Pakistan being a rich country in terms of the basic ingredients (limestone, clay and gypsum) required for producing cement, it is unlucky that the benefit of availability of all these natural resources is not passed on to the consumers. It is the industry which is earning the highest profits and also the government which is getting lots of revenues in the form of taxes which are said to be the highest in this region and the end users are the real sufferers. This statement can be substantiated with the fact that a cement bag of 50 kg is being sold at Rs160 in India as compared to Rs 300 or more in Pakistan. Conversion from furnace oil plants to coal system has already taken place in majority of the cement producing units which have started getting high benefits but cement companies are reluctant to pass the benefit to the consumer on the excuse that the industry has suffered great losses in the past due to high price of furnace oil hence unless the losses of the past are recovered they are not in a position to pass on the benefit to the end users. And in this condition government is not effective to intervene in price mechanism because it is already charging highest tax from these industries.

It seems that privatization has brought more of the adverse affects towards the larger population of Pakistan that is poor people. Where as the government says that it has well controlled the prices of cement industry, but there exists a large gap between cost and price of cement.

On the other hand, privatization of any industry brings the concerns of layoffs for its employees. There was great deal of layoffs in the newly privatized companies in the form of Golden handshake and the stake in the shares of cement companies.

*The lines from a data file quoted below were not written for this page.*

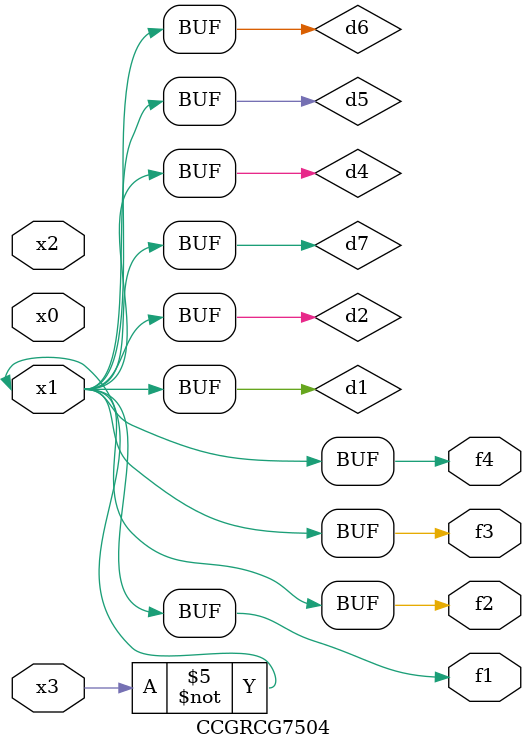
<source format=v>
module CCGRCG7504(
	input x0, x1, x2, x3,
	output f1, f2, f3, f4
);

	wire d1, d2, d3, d4, d5, d6, d7;

	not (d1, x3);
	buf (d2, x1);
	xnor (d3, d1, d2);
	nor (d4, d1);
	buf (d5, d1, d2);
	buf (d6, d4, d5);
	nand (d7, d4);
	assign f1 = d6;
	assign f2 = d7;
	assign f3 = d6;
	assign f4 = d6;
endmodule

</source>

Privatization has created a great deal of unemployment for the people in the areas where these cement manufacturers exist. There were almost 300 to 400 layoffs in the every cement factory that was privatized and many of them closed down, resulting in full unemployment of these closed down units. These privatized units do offer some extra facilities to these employees, which government was failed to provide before, but also take great deal of work. Also the opening up of new plants in the country has opened the ways to new employments. After privatization, the number of cement manufacturers has increased from 16 to 24 in the country, but it still does not employs that much of workers as were employed by the nationalized cement industry, keeping in view the social objects in their mind. It has also decreased the job safety of employees of privatized units. Moreover, the income of these employees is not appropriate as much as they work and in accordance with increasing inflation in the country. Finally, the transparency of privatization has always remained doubtful and questionable. This has been termed as sweetened privatization deals

CONCLUSION & RECOMMENDATIONS

We can conclude that private sector enjoys monopoly in cement sector. After privatization, the government has no control over setting prices, prices are set by Association of Cement Units i.e. cartel. After privatization, in terms of technology cement sector has transformed from furnace oil production to coal firing system, which results in saving the cost of production. In terms of demand and supply, there is lot of demand of cement in and outside the country. After privatization and change of technology, despite saving in cost of production, the consumer is not getting any benefit in terms of reduced prices. The ultimate beneficiaries are manufacturers/owners and the government itself, and the end users are the real sufferers. On the other hand the lay off of employees and increased risk of losing the job has been the other result of privatization of this industry. Overall the increase in cement prices has badly affected the common man of Pakistan.

After privatization, there still remains a role of government to play. In this scenario, the government has to play very significant role to control the prices and to protect the end users/consumers.